Get down to: When we start doing something seriously or properly, then we are getting down to it. It is commonly used for the topics of work, study, cleaning, homework, and so on.
Get back: This phrasal verb means to return to a previous place. It is often used to describe returning home.
Get rid of: If we have something we no longer need, we may get rid of it. For example, I got rid of my broken TV - I sent it to the recycling center.
Related article: 17 Phrasal Verbs With Down For Speaking Practice
Sentences using "Get"
To help with English speaking, here are some example sentences using today's phrasal verbs with get. Read and repeat them for fluency practice!

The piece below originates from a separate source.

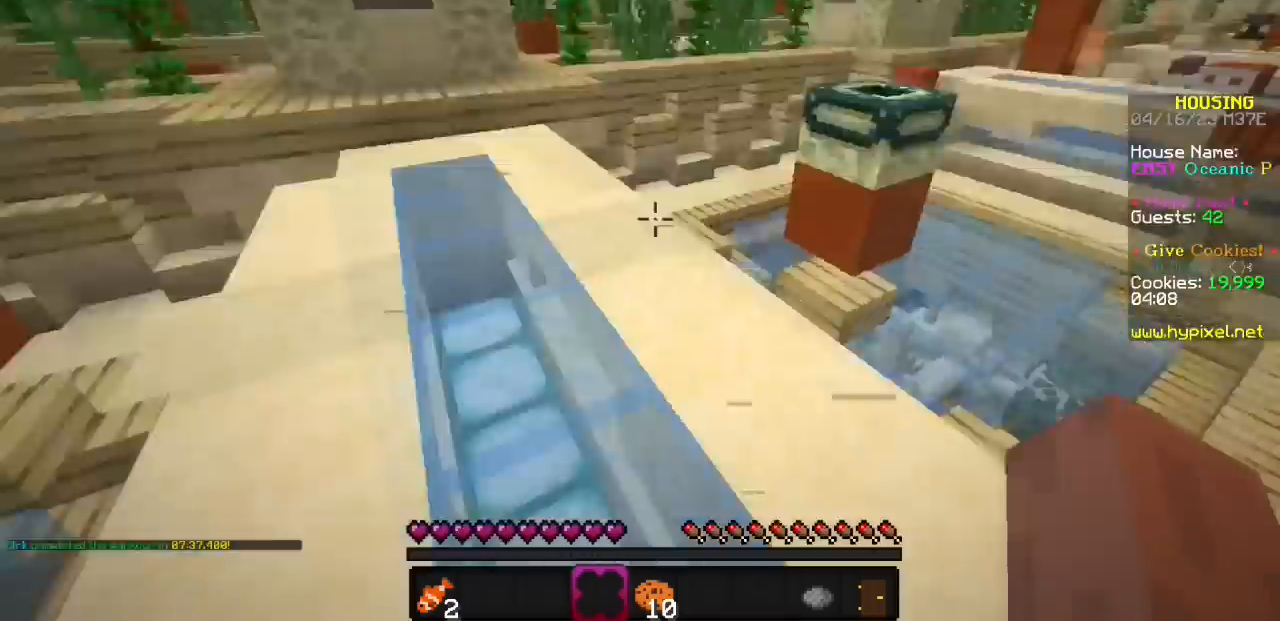
{"keys": [], "mouse": [], "events": []}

I usually get up at seven in the morning, except on weekends.
I don't get along well with my classmate. He is always boasting about things, which I don't really like.

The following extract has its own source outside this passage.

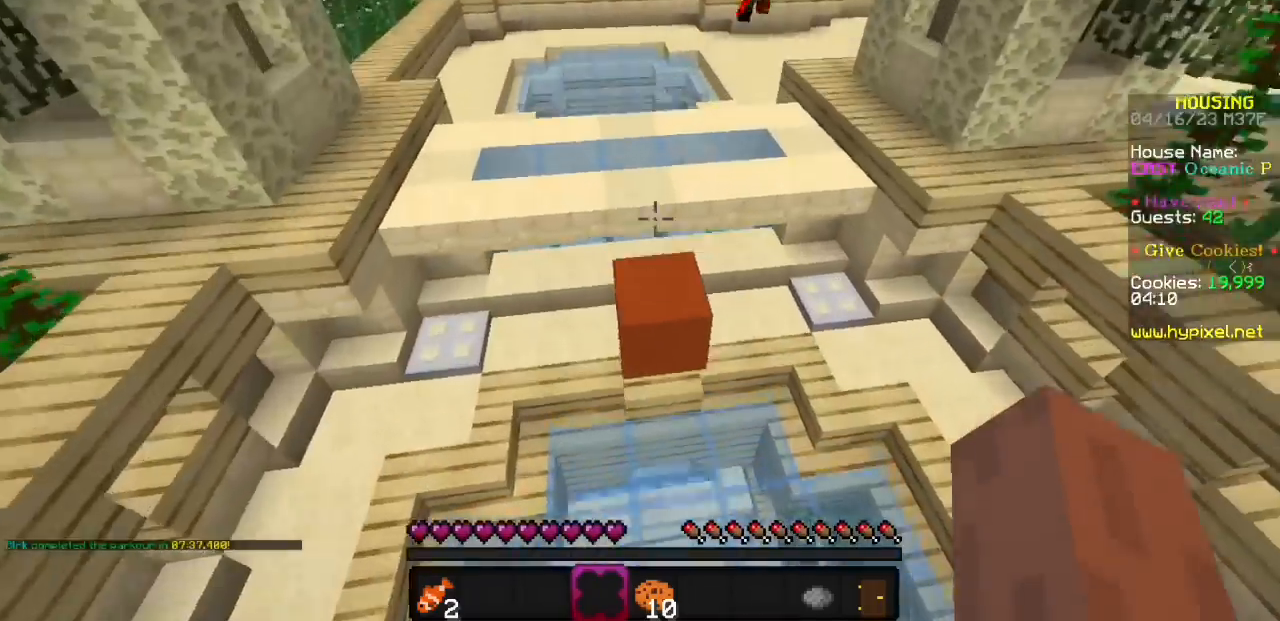
{"keys": [], "mouse": [], "events": []}
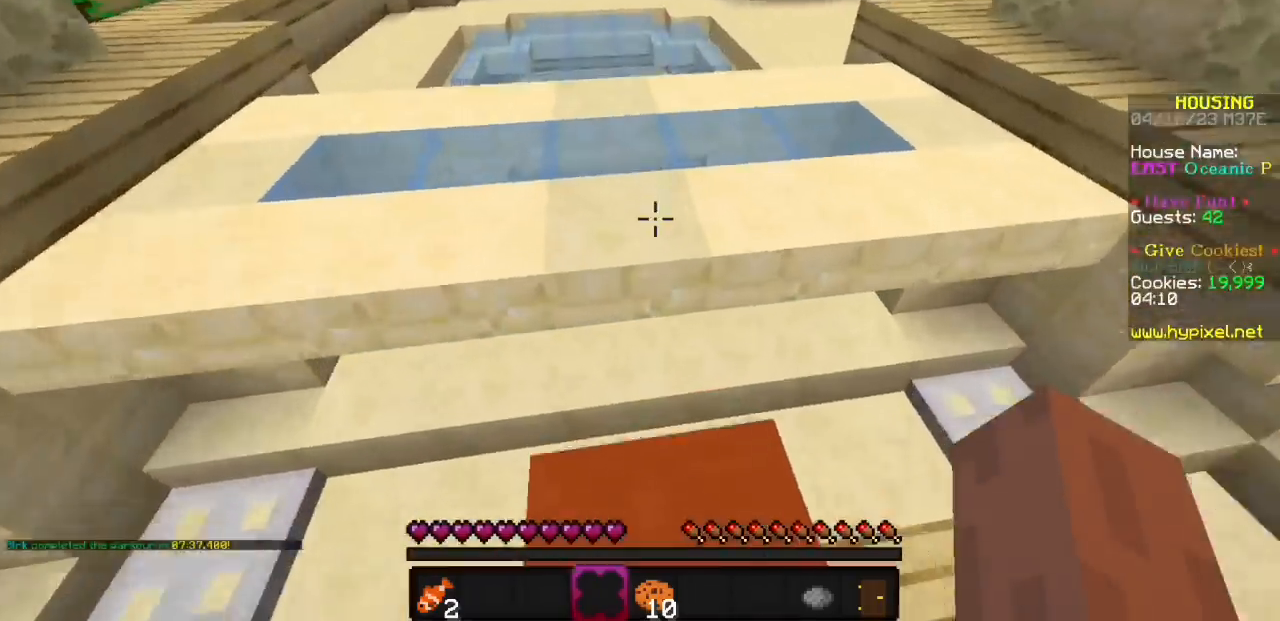
{"keys": [], "mouse": [], "events": []}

It took David a long time to get over his cold, but now he feels great!
They struggle to get by on what they earn. They are both looking for new jobs now.
When you get off the plane, don't forget to check you still have your passport.
I can't get through to him. He does not want to understand how to solve the maths problem.
Emma and Becky don't get on with each other these days. They used to be friends, though!
I'd like to get away to the south of France this autumn! I fancy some sunshine!
Children, please get in the car. It's time to go home.
Mike got out of the car.
The teacher managed to successfully get the tricky concept across to most of the students.
This garden needs weeding. Let's get down to it today!
I got back home later than usual last night.
I'd like to get rid of that pile of newspapers, it's getting bigger each week!
Related Article: 10 Phrasal Verbs With Put: Boost Your English Vocab!
Phrasal verbs with get: do you know them all?
I hope you have enjoyed reading through today's phrasal verbs with get! Let's finish up with a short quiz! Which phrasal verbs match the following descriptions?
You would like to take a trip to escape your daily routine.
You got better from an illness.
You entered a taxi.
You earn just enough money to cover your monthly expenses.
You manage to convey an idea well to someone.